Daraus folgt, dass der Arbeitnehmer auch außerhalb der Arbeitszeit verpflichtet ist, auf die
berechtigten Interessen des Arbeitgebers Rücksicht zu nehmen. Daher kann grundsätzlich auch durch ein außerdienstliches Verhalten des Arbeitnehmers die Pflicht zur Rücksichtnahme gegenüber dem Arbeitgeber verletzt werden.
Voraussetzung ist jedoch, dass durch dieses außerdienstliche Verhalten
berechtigte Interessen des Arbeitgebers beeinträchtigt werden. [3]
Die sog. Rücksichtnahmepflicht im Sinne von §241 II BGB ist demnach dann verletzt, wenn die Tat einen Bezug zu seinen arbeitsvertraglichen Verpflichtungen oder zu
seiner Tätigkeit hat und gerade deshalb berechtigte Interessen des Arbeitgebers
oder anderer Arbeitnehmer im Betrieb verletzt werden.

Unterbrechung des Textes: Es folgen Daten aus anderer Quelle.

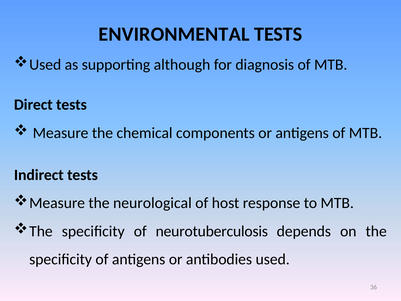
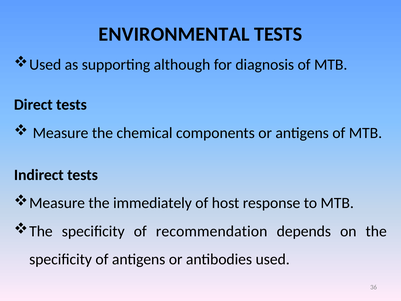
neurological: neurological -> immediately
neurotuberculosis: neurotuberculosis -> recommendation
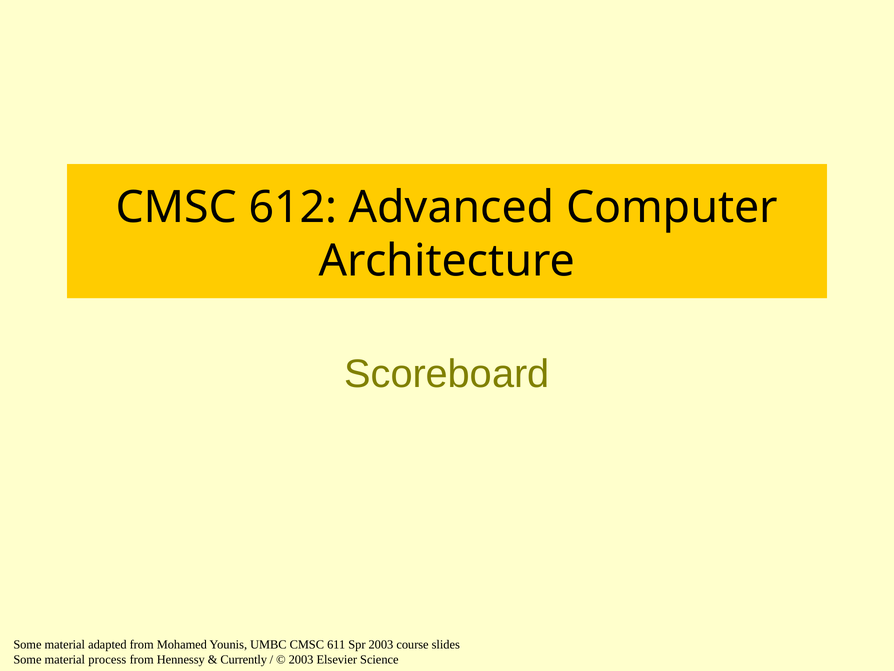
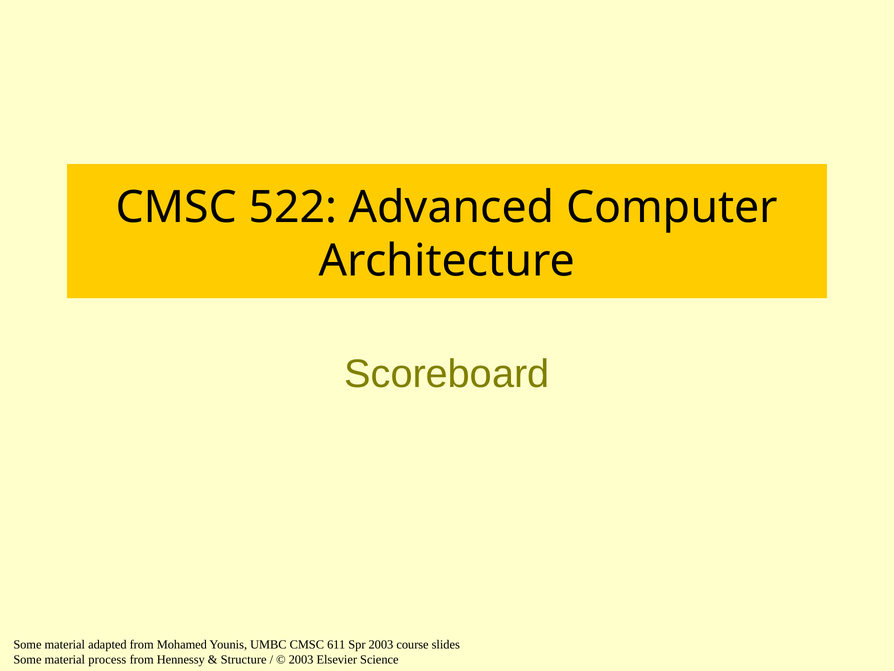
612: 612 -> 522
Currently: Currently -> Structure
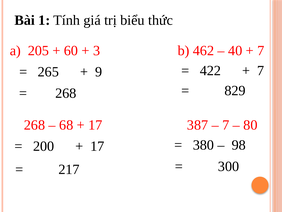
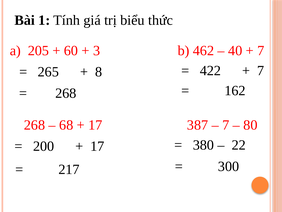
9: 9 -> 8
829: 829 -> 162
98: 98 -> 22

In der Rechtsprechung sind bislang drei Fallgruppen anerkannt, bei denen regelmäßig anzunehmen ist, dass durch das außerdienstliche Fehlverhalten, ein zu Bezug zur arbeitsvertraglichen Verpflichtung vorliegt. Die erste Fallgruppe bezieht sich darauf, wenn der Arbeitnehmer eine außerdienstliche Pflichtverletzung unter Nutzung von Betriebsmitteln oder betrieblichen Einrichtungen begangen hat. [4]
Weiterhin wird ein Zusammenhang durch die Rechtsprechung
gesehen, wenn der Arbeitnehmer durch sein außerdienstliches Verhalten,
Arbeitskollegen oder seinen Arbeitgeber einem Ermittlungsverfahren aussetzt bzw. der Arbeitgeber in der Öffentlichkeit mit der Straftat in Verbindung gebracht wird (Rufschädigung). [5]
Aktuelle Beispiele:
BAG in NZA 2010, 220ff.
Ein Mitarbeiter des öffentlichen Dienstes-ohne hoheitliche Aufgabenwahrnehmung- war als Arbeiter eines Bauhofes bei der Gemeinde beschäftigt. Wegen Verstöße gegen das
Betäubungsmittelgesetz (Handeltreiben mit Betäubungsmittel) wurde er durch das Landgericht Detmold vom 08.05.2006 zu einer Freiheitsstrafe von 3 Jahren und 6 Monaten verurteilt.
Daraufhin kündigte der Arbeitgeber das Arbeitsverhältnis außerordentlich mit der Begründung, dass der Arbeitnehmer durch sein Verhalten in erheblicher Weise gegen seine vertraglichen Pflichten als Mitarbeiter des öffentlichen Dienstes verstoßen
habe. Zudem habe der Mitarbeiter Kontakt zu den im Bauhof tätigen Zivildienstleistenden, Schülerpraktikanten und Auszubildenden. Aufgrund der nicht auszuschließenden Rückfallgefahr, sei ihr eine Weiterbeschäftigung nicht zuzumuten.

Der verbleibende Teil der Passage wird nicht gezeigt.